▶ WHAT TO PRODUCE
Extend the review of the stage production of The Importance of Being Earnest, picking up after its final sentence.

▶ READING TEXT
┌──

The Importance of Being Earnest review: Stephen Fry and Olly Alexander do Wilde proud

The Importance of Being Earnest review and star rating: ★★★★★

Oscar Wilde’s pointedly ridiculous comedy of manners about two men who conspire to both be called Earnest in order to win the affections of two different women is fairly hard to modernise. That’s because of the language, obviously, but also because, by and large, people want to see the Earnest in their mind’s eye: the Earnest with opulent, heavy set Edwardian drawing rooms full of fancily dressed people fannying around. Max Webster’s vivid new production has a go anyway: finding new life in a masterly adaptation that’ll please traditionalists too.

Of course the freshness doesn’t come from textual renovations. Twice the cast breaks from the story to perform little ditties dressed as daisies and an assortment of other flowers. Imagine Stephen Fry wearing an iridescent leaf five times his girth and doing the Jarvis Cocker dance move from the Something Changed video and you’ll have an idea. It’s strange and pointless, but then again, Wilde’s play is famously about nothing in particular – early critics hated that it was basically just a folly – so the playwright could feasibly have been delighted.

└──

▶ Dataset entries
┌──

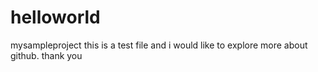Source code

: # helloworld
mysampleproject
this is a test file and i would like to explore more about github. 
thank you
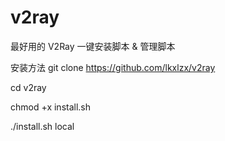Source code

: # v2ray
最好用的 V2Ray 一键安装脚本 &amp; 管理脚本

安装方法
git clone https://github.com/lkxlzx/v2ray

cd v2ray

chmod +x install.sh

./install.sh local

└──

▶ RESPONSE AREA
The Importance of Being Earnest: Stephen Fry and Olly Alexander slay

Also heading the billing is Years & Years singer Olly Alexander, who is adorably effete as leading man Algernon Moncrieff, sustaining an adorable playfulness in every fourth-wall breaking exchange. He tinkers James Blunt’s You’re Beautiful on the piano and makes knowing references to LGBTQ pub Royal Vauxhall Tavern, casting the audience a cheeky smile. He can do the more serious bits too, in case you were wondering if this was pointless star casting. Moncrieff goes after Jessica Whitehurst’s young and naive country-dwelling Cecily, while Nathan Stewart-Jarrett’s Jack Worthing pursues Kitty Hawthorn’s opinionated Gwendolen, who lives in the city. 

Wilde’s piece, while ostensibly frivolous, was actually a biting satire about the closed-mindedness of the day and the weight of social expectation imbued upon suitors. The antagonist is Lady Bracknell, an overbearing class snob and mother to Gwendolen, who gets the play’s most famously quoted lines, including the disgusted pronouncement of “A handbaaaaag!” Gender-flipping the role is hardly new. David Suchet did it in 2015 and drag queen Betty Bourne in 1995, but Fry is obviously perfect: you hardly need to be there to imagine him delivering such bits as “To lose one parent, Mr. Worthing, may be regarded as a misfortune; to lose both looks like carelessness.”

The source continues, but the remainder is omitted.